Analyzes staff retention patterns across multiple years and demographic subgroups. Calculates retention rates, turnover rates, and stability indices with trend detection.
Arguments
- df_list
A named list of data frames from different years. Each element should be named by its end_year (e.g., list("2022" = df_2022, "2024" = df_2024)). Data frames should contain staff retention data with columns for year, location, and retention/turnover metrics.
- by_subgroup
Logical; if TRUE (default), analyze retention patterns by demographic subgroups. If FALSE, aggregate across all staff.
Value
Data frame with:
year - Year identifier
location_id - Combined location identifier
subgroup - Demographic subgroup (if by_subgroup = TRUE)

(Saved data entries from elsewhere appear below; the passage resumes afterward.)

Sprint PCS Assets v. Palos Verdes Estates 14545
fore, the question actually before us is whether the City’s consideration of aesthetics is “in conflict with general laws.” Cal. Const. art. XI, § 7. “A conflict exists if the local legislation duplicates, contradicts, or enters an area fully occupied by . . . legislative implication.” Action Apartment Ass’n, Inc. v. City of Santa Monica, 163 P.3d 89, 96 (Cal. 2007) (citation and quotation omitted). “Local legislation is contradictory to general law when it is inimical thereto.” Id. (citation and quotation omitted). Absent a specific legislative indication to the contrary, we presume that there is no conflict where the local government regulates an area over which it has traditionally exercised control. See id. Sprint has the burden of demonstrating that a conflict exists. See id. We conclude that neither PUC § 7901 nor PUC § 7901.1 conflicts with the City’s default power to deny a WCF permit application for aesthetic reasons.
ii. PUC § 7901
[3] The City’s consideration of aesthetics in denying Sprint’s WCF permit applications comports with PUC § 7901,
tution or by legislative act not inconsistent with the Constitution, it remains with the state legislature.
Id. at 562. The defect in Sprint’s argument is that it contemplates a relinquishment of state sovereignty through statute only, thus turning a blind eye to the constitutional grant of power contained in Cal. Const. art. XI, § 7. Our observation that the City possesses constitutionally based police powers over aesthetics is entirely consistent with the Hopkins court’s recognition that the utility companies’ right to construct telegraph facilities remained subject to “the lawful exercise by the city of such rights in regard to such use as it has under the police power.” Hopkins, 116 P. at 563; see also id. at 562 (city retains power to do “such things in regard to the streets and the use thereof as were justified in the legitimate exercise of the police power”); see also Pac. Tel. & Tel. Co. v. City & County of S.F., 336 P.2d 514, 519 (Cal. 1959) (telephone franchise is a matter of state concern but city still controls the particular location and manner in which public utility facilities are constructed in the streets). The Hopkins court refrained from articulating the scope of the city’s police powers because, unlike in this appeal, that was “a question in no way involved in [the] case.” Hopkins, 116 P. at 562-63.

retention_rate - Percentage of staff who returned from previous year
turnover_rate - Percentage of new staff in current year
stability_index - Composite score combining retention and turnover (0-100)
trend - Trend classification: "improving", "stable", "declining", or "insufficient_data"
Details
The stability index is calculated as: $$stability = (retention_rate + (100 - turnover_rate)) / 2$$
Higher values indicate greater staff stability (retained staff + low turnover).
Trend classification uses linear regression on multi-year stability scores:
improving - Positive slope (stability increasing over time)
stable - Near-zero slope or insufficient data
declining - Negative slope (stability decreasing over time)
Examples
# NOTE: This function requires staff retention data with appropriate columns.
# Example assumes you have retention data frames with the required structure.
if (FALSE) { # \dontrun{
# Create example data frames with required columns
retain_2022 <- data.frame(
year = 2022,
location_id = c("school1", "school2"),
subgroup = c("total", "total"),
retention_rate = c(85.5, 90.2),
turnover_rate = c(14.5, 9.8)
)
# Combine into named list
df_list <- list(
"2022" = retain_2022
)
# Analyze retention patterns
patterns <- analyze_retention_patterns(df_list, by_subgroup = TRUE)
} # }